Crime. It repels and thrills us. We shiver when we see the latest bloody event on the nightly television news, and then settle down with a cosy novel of murder in a country village. Who's the victim this time?
It's an ancient genre of story - as Cain and Abel will tell you - but every so often, someone comes up with a fresh approach that turns it all on its head. The Turnglass author Gareth Rubin looks at the books that flipped the script.
The Murder of Roger Ackroyd by Agatha Christie (1926)
You think you know Christie: The victims (spinsters in country villages, overbearing patriarchs in London townhouses, unlucky maidservants); the sleuth (in this case, the funny little Belgian), the format. But this time, your knowledge of the canon is your undoing. Because you're seeing it all from a perspective you never encountered before. One that breaks the rules....
The Secret History by Donna Tartt (1992)
Whodunnits are ten-a-penny, but now, in this gripping thriller, you have a Whydunnit. You discover at the very start who killed whom. But why on earth would the appealing, unassuming narrator of the tale get mixed up in such a plan?
Crime and Punishment by Fyodor Dostoevsky (1866)
Who said crime thrillers can't also be the highest form of literature? Until Raskalnikov came along, heroes were heroes. But our nihilistic protagonist brutally does in the old money-lender and only then wrestles with the consequences he had not stopped to consider.
Murders In The Rue Morgue by Edgar Allan Poe (1841)
Not just the first true modern detective novel (an unexplained crime, physical clues, a police detective), and one that heavily influenced Conan Doyle, but also the first to depict an assailant that might not even be human.
Israel Rank: The Autobiography of a Criminal by Roy Horniman (1907)

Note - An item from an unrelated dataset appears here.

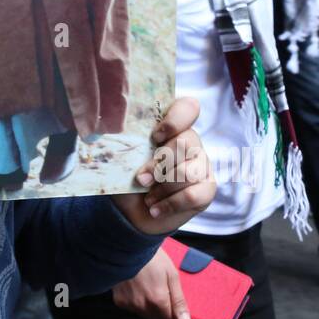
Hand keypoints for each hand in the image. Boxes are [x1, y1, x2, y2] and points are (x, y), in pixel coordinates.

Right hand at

Ignored in its time and known now only as the basis for the classic black comedy Kind Hearts and Coronets, Israel Rank is perhaps the British answer to Crime and Punishment. It is a darker work than the film version and we cheer on the titular character as he wreaks severe revenge on his mother's aristocratic English family who threw her out for falling in love with a penniless Jewish musician.